Without rehashing all the details of the NTPP’s plan for reforming surface-transportation policy – a report released back in June, dubbed Performance Driven: A New Vision for U.S. Transportation Policy – Sabo boiled it down to three key points:

• Agree on clear national objectives for spending federal transportation dollars;

• Develop measures to evaluate whether these national objectives are being advanced; and then

• Adjust funding to reward good performance with respect to those measures.

“This is a common-sense approach, but one that will be challenging to execute,” Sabo said. “But it could not be more important to our economy, safety, environment, and even national security.”

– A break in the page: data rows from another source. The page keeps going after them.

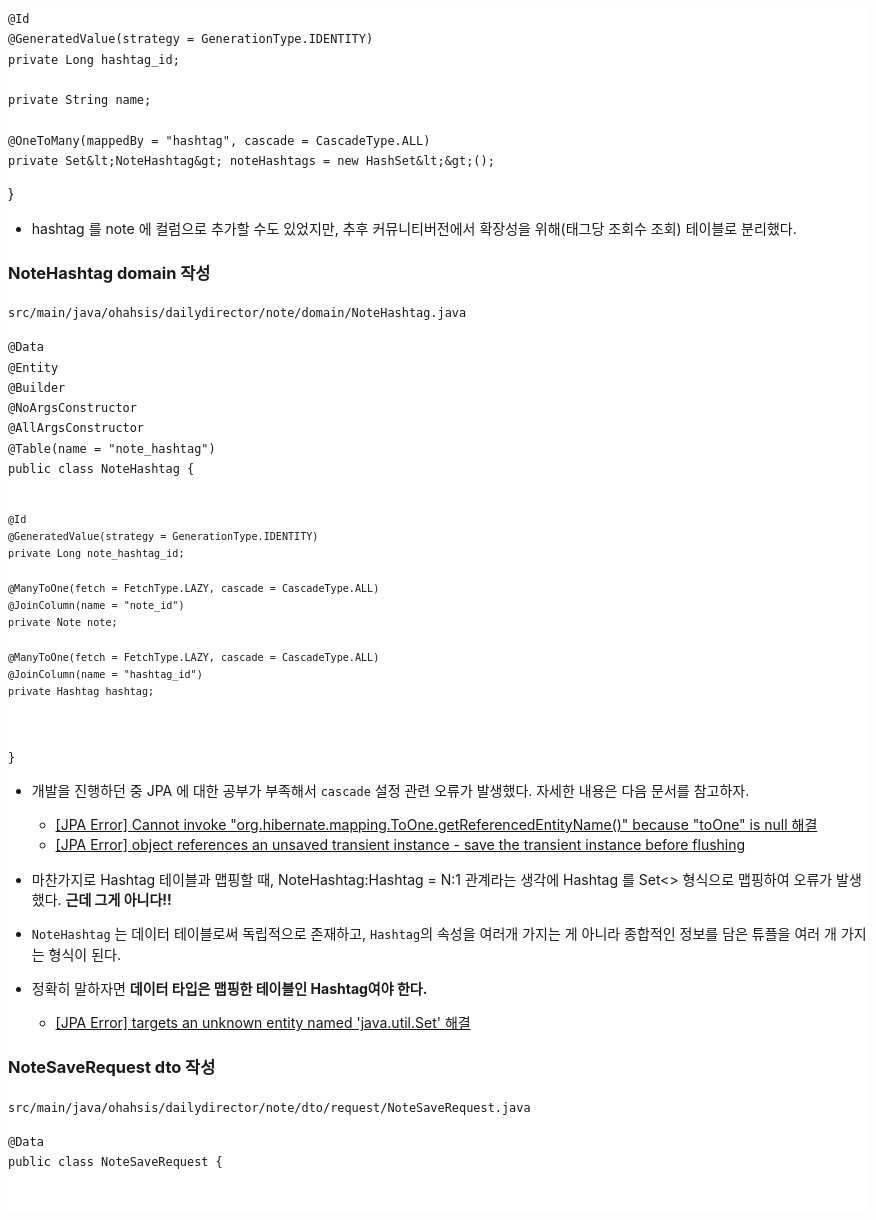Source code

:     @Id
    @GeneratedValue(strategy = GenerationType.IDENTITY)
    private Long hashtag_id;

    private String name;

    @OneToMany(mappedBy = "hashtag", cascade = CascadeType.ALL)
    private Set&lt;NoteHashtag&gt; noteHashtags = new HashSet&lt;&gt;();

}
</code></pre>
<ul>
<li>hashtag 를 note 에 컬럼으로 추가할 수도 있었지만, 추후 커뮤니티버전에서 확장성을 위해(태그당 조회수 조회) 테이블로 분리했다.</li>
</ul>
<h3 id="notehashtag-domain-작성">NoteHashtag domain 작성</h3>
<p><code>src/main/java/ohahsis/dailydirector/note/domain/NoteHashtag.java</code></p>
<pre><code class="language-java">@Data
@Entity
@Builder
@NoArgsConstructor
@AllArgsConstructor
@Table(name = "note_hashtag")
public class NoteHashtag {

    @Id
    @GeneratedValue(strategy = GenerationType.IDENTITY)
    private Long note_hashtag_id;

    @ManyToOne(fetch = FetchType.LAZY, cascade = CascadeType.ALL)
    @JoinColumn(name = "note_id")
    private Note note;

    @ManyToOne(fetch = FetchType.LAZY, cascade = CascadeType.ALL)
    @JoinColumn(name = "hashtag_id")
    private Hashtag hashtag;

}</code></pre>
<ul>
<li><p>개발을 진행하던 중 JPA 에 대한 공부가 부족해서 <code>cascade</code> 설정 관련 오류가 발생했다. 자세한 내용은 다음 문서를 참고하자.</p>
<ul>
<li><a href="https://velog.io/@otyvs1109/Error-Cannot-invoke-org.hibernate.mapping.ToOne.getReferencedEntityName-because-toOne-is-null-%ED%95%B4%EA%B2%B0">[JPA Error] Cannot invoke "org.hibernate.mapping.ToOne.getReferencedEntityName()" because "toOne" is null 해결</a></li>
<li><a href="https://velog.io/@otyvs1109/JPA-Error-object-references-an-unsaved-transient-instance-save-the-transient-instance-before-flushing">[JPA Error] object references an unsaved transient instance - save the transient instance before flushing</a></li>
</ul>
</li>
<li><p>마찬가지로 Hashtag 테이블과 맵핑할 때, NoteHashtag:Hashtag = N:1 관계라는 생각에 Hashtag 를 Set&lt;&gt; 형식으로 맵핑하여 오류가 발생했다. <strong>근데 그게 아니다!!</strong></p>
</li>
<li><p><code>NoteHashtag</code> 는 데이터 테이블로써 독립적으로 존재하고, <code>Hashtag</code>의 속성을 여러개 가지는 게 아니라 종합적인 정보를 담은 튜플을 여러 개 가지는 형식이 된다.</p>
</li>
<li><p>정확히 말하자면 <strong>데이터 타입은 맵핑한 테이블인 Hashtag여야 한다.</strong></p>
<ul>
<li><a href="https://velog.io/@otyvs1109/Error-targets-an-unknown-entity-named-java.util.Set">[JPA Error] targets an unknown entity named 'java.util.Set' 해결</a></li>
</ul>
</li>
</ul>
<h3 id="notesaverequest-dto-작성">NoteSaveRequest dto 작성</h3>
<p><code>src/main/java/ohahsis/dailydirector/note/dto/request/NoteSaveRequest.java</code></p>
<pre><code class="language-java">@Data
public class NoteSaveRequest {
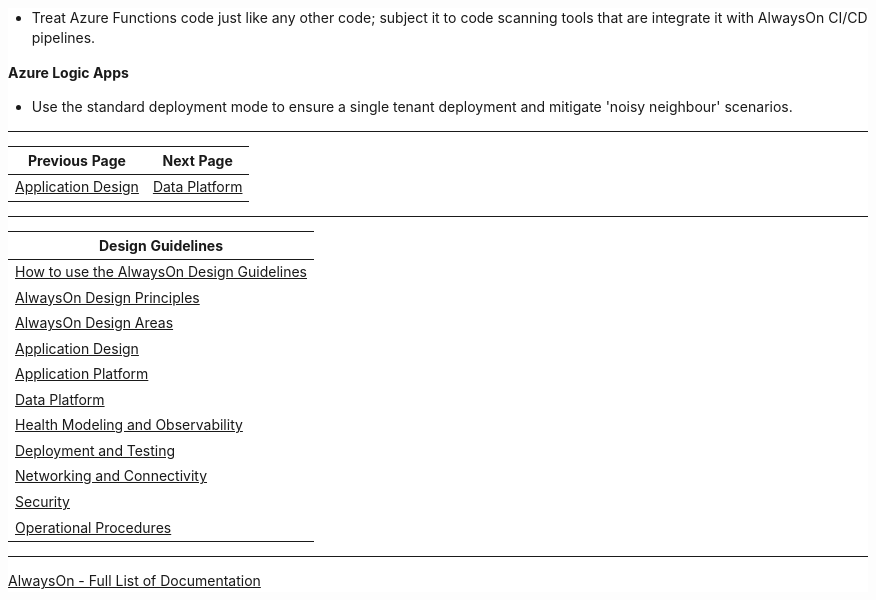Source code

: - Treat Azure Functions code just like any other code; subject it to code scanning tools that are integrate it with AlwaysOn CI/CD pipelines.

**Azure Logic Apps**

- Use the standard deployment mode to ensure a single tenant deployment and mitigate 'noisy neighbour' scenarios.

---

Previous Page|Next Page|
|--|--|
|[Application Design](./App-Design.md)|[Data Platform](./Data-Platform.md)

---

|Design Guidelines|
|--|
|[How to use the AlwaysOn Design Guidelines](./README.md)
|[AlwaysOn Design Principles](./Principles.md)
|[AlwaysOn Design Areas](./Design-Areas.md)
|[Application Design](./App-Design.md)
|[Application Platform](./App-Platform.md)
|[Data Platform](./Data-Platform.md)
|[Health Modeling and Observability](./Health-Modeling.md)
|[Deployment and Testing](./Deploy-Testing.md)
|[Networking and Connectivity](./Networking.md)
|[Security](./Security.md)
|[Operational Procedures](./Operational-Procedures.md)

---

[AlwaysOn - Full List of Documentation](/docs/README.md)
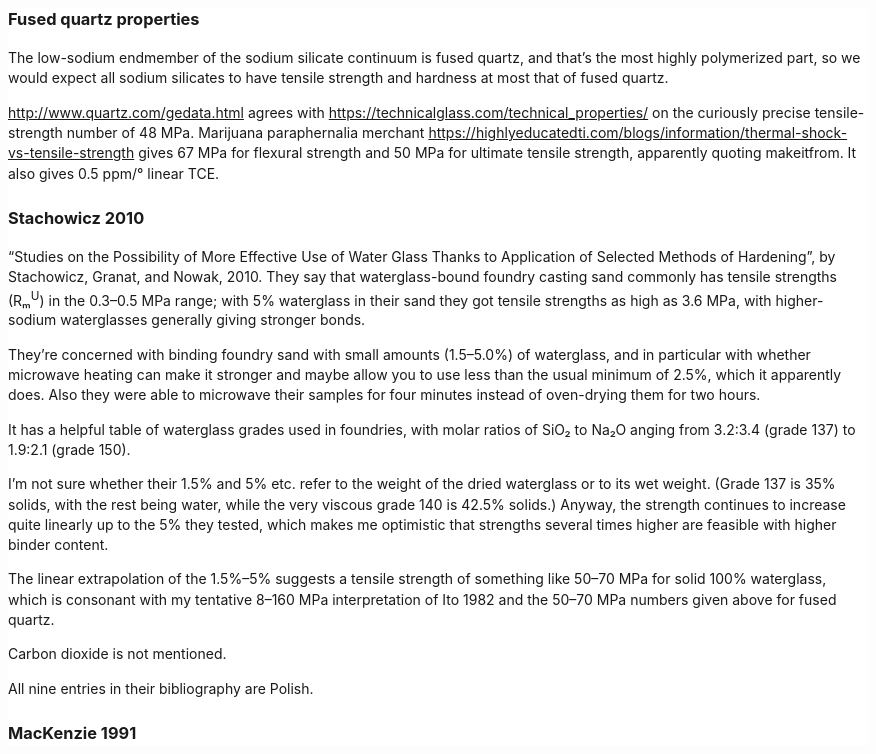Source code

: ### Fused quartz properties ###

The low-sodium endmember of the sodium silicate continuum is fused
quartz, and that’s the most highly polymerized part, so we would
expect all sodium silicates to have tensile strength and hardness at
most that of fused quartz.

<http://www.quartz.com/gedata.html> agrees with
<https://technicalglass.com/technical_properties/> on the curiously
precise tensile-strength number of 48 MPa.  Marijuana paraphernalia
merchant
<https://highlyeducatedti.com/blogs/information/thermal-shock-vs-tensile-strength>
gives 67 MPa for flexural strength and 50 MPa for ultimate tensile
strength, apparently quoting makeitfrom.  It also gives 0.5 ppm/°
linear TCE.

### Stachowicz 2010 ###

“Studies on the Possibility of More Effective Use of Water Glass
Thanks to Application of Selected Methods of Hardening”, by
Stachowicz, Granat, and Nowak, 2010.  They say that waterglass-bound
foundry casting sand commonly has tensile strengths (Rₘ<sup>U</sup>)
in the 0.3–0.5 MPa range; with 5% waterglass in their sand they got
tensile strengths as high as 3.6 MPa, with higher-sodium waterglasses
generally giving stronger bonds.

They’re concerned with binding foundry sand with small amounts
(1.5–5.0%) of waterglass, and in particular with whether microwave
heating can make it stronger and maybe allow you to use less than the
usual minimum of 2.5%, which it apparently does.  Also they were able
to microwave their samples for four minutes instead of oven-drying
them for two hours.

It has a helpful table of waterglass grades used in foundries, with
molar ratios of SiO₂ to Na₂O anging from 3.2:3.4 (grade 137) to
1.9:2.1 (grade 150).

I’m not sure whether their 1.5% and 5% etc. refer to the weight of the
dried waterglass or to its wet weight.  (Grade 137 is 35% solids, with
the rest being water, while the very viscous grade 140 is 42.5%
solids.)  Anyway, the strength continues to increase quite linearly up
to the 5% they tested, which makes me optimistic that strengths
several times higher are feasible with higher binder content.

The linear extrapolation of the 1.5%–5% suggests a tensile strength of
something like 50–70 MPa for solid 100% waterglass, which is consonant
with my tentative 8–160 MPa interpretation of Ito 1982 and the 50–70
MPa numbers given above for fused quartz.

Carbon dioxide is not mentioned.

All nine entries in their bibliography are Polish.

### MacKenzie 1991 ###
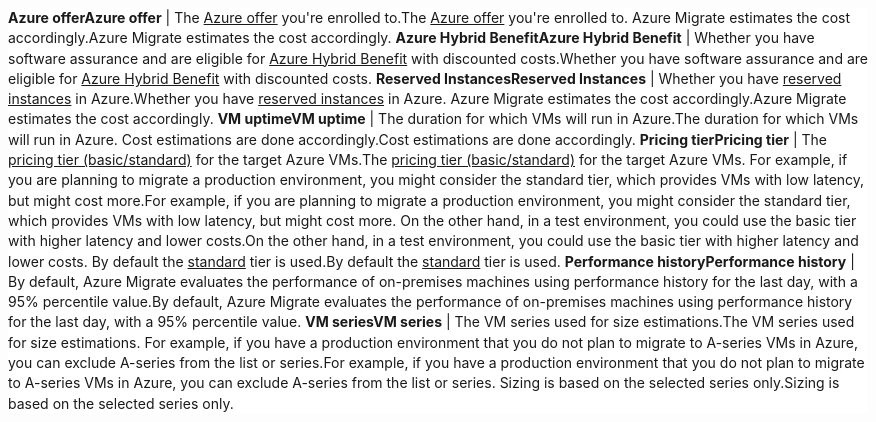 <span data-ttu-id="1aff2-147">**Azure offer**</span><span class="sxs-lookup"><span data-stu-id="1aff2-147">**Azure offer**</span></span> | <span data-ttu-id="1aff2-148">The [Azure offer](https://azure.microsoft.com/support/legal/offer-details/) you're enrolled to.</span><span class="sxs-lookup"><span data-stu-id="1aff2-148">The [Azure offer](https://azure.microsoft.com/support/legal/offer-details/) you're enrolled to.</span></span> <span data-ttu-id="1aff2-149">Azure Migrate estimates the cost accordingly.</span><span class="sxs-lookup"><span data-stu-id="1aff2-149">Azure Migrate estimates the cost accordingly.</span></span>
<span data-ttu-id="1aff2-150">**Azure Hybrid Benefit**</span><span class="sxs-lookup"><span data-stu-id="1aff2-150">**Azure Hybrid Benefit**</span></span> | <span data-ttu-id="1aff2-151">Whether you have software assurance and are eligible for [Azure Hybrid Benefit](https://azure.microsoft.com/pricing/hybrid-use-benefit/) with discounted costs.</span><span class="sxs-lookup"><span data-stu-id="1aff2-151">Whether you have software assurance and are eligible for [Azure Hybrid Benefit](https://azure.microsoft.com/pricing/hybrid-use-benefit/) with discounted costs.</span></span>
<span data-ttu-id="1aff2-152">**Reserved Instances**</span><span class="sxs-lookup"><span data-stu-id="1aff2-152">**Reserved Instances**</span></span> |  <span data-ttu-id="1aff2-153">Whether you have [reserved instances](https://azure.microsoft.com/pricing/reserved-vm-instances/) in Azure.</span><span class="sxs-lookup"><span data-stu-id="1aff2-153">Whether you have [reserved instances](https://azure.microsoft.com/pricing/reserved-vm-instances/) in Azure.</span></span> <span data-ttu-id="1aff2-154">Azure Migrate estimates the cost accordingly.</span><span class="sxs-lookup"><span data-stu-id="1aff2-154">Azure Migrate estimates the cost accordingly.</span></span>
<span data-ttu-id="1aff2-155">**VM uptime**</span><span class="sxs-lookup"><span data-stu-id="1aff2-155">**VM uptime**</span></span> | <span data-ttu-id="1aff2-156">The duration for which VMs will run in Azure.</span><span class="sxs-lookup"><span data-stu-id="1aff2-156">The duration for which VMs will run in Azure.</span></span> <span data-ttu-id="1aff2-157">Cost estimations are done accordingly.</span><span class="sxs-lookup"><span data-stu-id="1aff2-157">Cost estimations are done accordingly.</span></span>
<span data-ttu-id="1aff2-158">**Pricing tier**</span><span class="sxs-lookup"><span data-stu-id="1aff2-158">**Pricing tier**</span></span> | <span data-ttu-id="1aff2-159">The [pricing tier (basic/standard)](../virtual-machines/windows/sizes-general.md) for the target Azure VMs.</span><span class="sxs-lookup"><span data-stu-id="1aff2-159">The [pricing tier (basic/standard)](../virtual-machines/windows/sizes-general.md) for the target Azure VMs.</span></span> <span data-ttu-id="1aff2-160">For example, if you are planning to migrate a production environment, you might consider the standard tier, which provides VMs with low latency, but might cost more.</span><span class="sxs-lookup"><span data-stu-id="1aff2-160">For example, if you are planning to migrate a production environment, you might consider the standard tier, which provides VMs with low latency, but might cost more.</span></span> <span data-ttu-id="1aff2-161">On the other hand, in a test environment, you could use the basic tier with higher latency and lower costs.</span><span class="sxs-lookup"><span data-stu-id="1aff2-161">On the other hand, in a test environment, you could use the basic tier with higher latency and lower costs.</span></span> <span data-ttu-id="1aff2-162">By default the [standard](../virtual-machines/windows/sizes-general.md) tier is used.</span><span class="sxs-lookup"><span data-stu-id="1aff2-162">By default the [standard](../virtual-machines/windows/sizes-general.md) tier is used.</span></span>
<span data-ttu-id="1aff2-163">**Performance history**</span><span class="sxs-lookup"><span data-stu-id="1aff2-163">**Performance history**</span></span> | <span data-ttu-id="1aff2-164">By default, Azure Migrate evaluates the performance of on-premises machines using performance history for the last day, with a 95% percentile value.</span><span class="sxs-lookup"><span data-stu-id="1aff2-164">By default, Azure Migrate evaluates the performance of on-premises machines using performance history for the last day, with a 95% percentile value.</span></span>
<span data-ttu-id="1aff2-165">**VM series**</span><span class="sxs-lookup"><span data-stu-id="1aff2-165">**VM series**</span></span> | <span data-ttu-id="1aff2-166">The VM series used for size estimations.</span><span class="sxs-lookup"><span data-stu-id="1aff2-166">The VM series used for size estimations.</span></span> <span data-ttu-id="1aff2-167">For example, if you have a production environment that you do not plan to migrate to A-series VMs in Azure, you can exclude A-series from the list or series.</span><span class="sxs-lookup"><span data-stu-id="1aff2-167">For example, if you have a production environment that you do not plan to migrate to A-series VMs in Azure, you can exclude A-series from the list or series.</span></span> <span data-ttu-id="1aff2-168">Sizing is based on the selected series only.</span><span class="sxs-lookup"><span data-stu-id="1aff2-168">Sizing is based on the selected series only.</span></span>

Perhaps this last comment is a tad over the top, but I think Sabo nailed the fundamental issue here: transportation is a major beam providing support to the U.S. economy, and needs to be treated as such; not in a piecemeal, pork-barrel fasdion. So it’s past high time that we try to reshape the policies driving how we maintain, expand, and fund our transportation networks in this country so we end up with as highly efficient a system as possible, while keeping both initial and long term costs under tight control.